▸ **Work order**: Convert every line of text in the records below into a JSON list of strings, one string per line, with blank lines omitted.

Given data below:

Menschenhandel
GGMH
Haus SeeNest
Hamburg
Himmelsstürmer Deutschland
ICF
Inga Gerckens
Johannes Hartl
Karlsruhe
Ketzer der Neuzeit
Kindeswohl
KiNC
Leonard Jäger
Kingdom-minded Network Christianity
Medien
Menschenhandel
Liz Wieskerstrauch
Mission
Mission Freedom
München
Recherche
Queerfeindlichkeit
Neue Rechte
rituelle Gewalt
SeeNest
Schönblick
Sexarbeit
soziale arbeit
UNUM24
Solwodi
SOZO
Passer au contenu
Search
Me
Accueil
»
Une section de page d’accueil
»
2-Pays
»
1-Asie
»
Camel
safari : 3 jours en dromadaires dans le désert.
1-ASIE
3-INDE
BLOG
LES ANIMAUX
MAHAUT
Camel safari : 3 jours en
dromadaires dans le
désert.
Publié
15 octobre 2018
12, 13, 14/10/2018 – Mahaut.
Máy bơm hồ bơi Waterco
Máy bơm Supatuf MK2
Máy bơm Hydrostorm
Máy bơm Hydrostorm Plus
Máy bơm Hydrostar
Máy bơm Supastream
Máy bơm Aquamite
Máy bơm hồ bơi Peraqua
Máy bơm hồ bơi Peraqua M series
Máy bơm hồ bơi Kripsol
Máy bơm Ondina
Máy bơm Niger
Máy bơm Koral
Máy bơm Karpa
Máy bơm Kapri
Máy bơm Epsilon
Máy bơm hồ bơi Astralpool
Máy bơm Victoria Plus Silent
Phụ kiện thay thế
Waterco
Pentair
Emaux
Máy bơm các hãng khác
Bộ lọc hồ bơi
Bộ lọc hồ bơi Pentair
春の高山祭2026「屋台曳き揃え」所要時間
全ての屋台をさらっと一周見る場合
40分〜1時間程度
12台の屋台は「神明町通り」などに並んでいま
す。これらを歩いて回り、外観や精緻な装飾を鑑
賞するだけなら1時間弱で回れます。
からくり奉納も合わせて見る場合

End of Given data.

▸ **Expected output**:
[
  "Menschenhandel",
  "GGMH",
  "Haus SeeNest",
  "Hamburg",
  "Himmelsstürmer Deutschland",
  "ICF",
  "Inga Gerckens",
  "Johannes Hartl",
  "Karlsruhe",
  "Ketzer der Neuzeit",
  "Kindeswohl",
  "KiNC",
  "Leonard Jäger",
  "Kingdom-minded Network Christianity",
  "Medien",
  "Menschenhandel",
  "Liz Wieskerstrauch",
  "Mission",
  "Mission Freedom",
  "München",
  "Recherche",
  "Queerfeindlichkeit",
  "Neue Rechte",
  "rituelle Gewalt",
  "SeeNest",
  "Schönblick",
  "Sexarbeit",
  "soziale arbeit",
  "UNUM24",
  "Solwodi",
  "SOZO",
  "Passer au contenu",
  "Search",
  "Me",
  "Accueil",
  "»",
  "Une section de page d’accueil",
  "»",
  "2-Pays",
  "»",
  "1-Asie",
  "»",
  "Camel",
  "safari : 3 jours en dromadaires dans le désert.",
  "1-ASIE",
  "3-INDE",
  "BLOG",
  "LES ANIMAUX",
  "MAHAUT",
  "Camel safari : 3 jours en",
  "dromadaires dans le",
  "désert.",
  "Publié",
  "15 octobre 2018",
  "12, 13, 14/10/2018 – Mahaut.",
  "Máy bơm hồ bơi Waterco",
  "Máy bơm Supatuf MK2",
  "Máy bơm Hydrostorm",
  "Máy bơm Hydrostorm Plus",
  "Máy bơm Hydrostar",
  "Máy bơm Supastream",
  "Máy bơm Aquamite",
  "Máy bơm hồ bơi Peraqua",
  "Máy bơm hồ bơi Peraqua M series",
  "Máy bơm hồ bơi Kripsol",
  "Máy bơm Ondina",
  "Máy bơm Niger",
  "Máy bơm Koral",
  "Máy bơm Karpa",
  "Máy bơm Kapri",
  "Máy bơm Epsilon",
  "Máy bơm hồ bơi Astralpool",
  "Máy bơm Victoria Plus Silent",
  "Phụ kiện thay thế",
  "Waterco",
  "Pentair",
  "Emaux",
  "Máy bơm các hãng khác",
  "Bộ lọc hồ bơi",
  "Bộ lọc hồ bơi Pentair",
  "春の高山祭2026「屋台曳き揃え」所要時間",
  "全ての屋台をさらっと一周見る場合",
  "40分〜1時間程度",
  "12台の屋台は「神明町通り」などに並んでいま",
  "す。これらを歩いて回り、外観や精緻な装飾を鑑",
  "賞するだけなら1時間弱で回れます。",
  "からくり奉納も合わせて見る場合"
]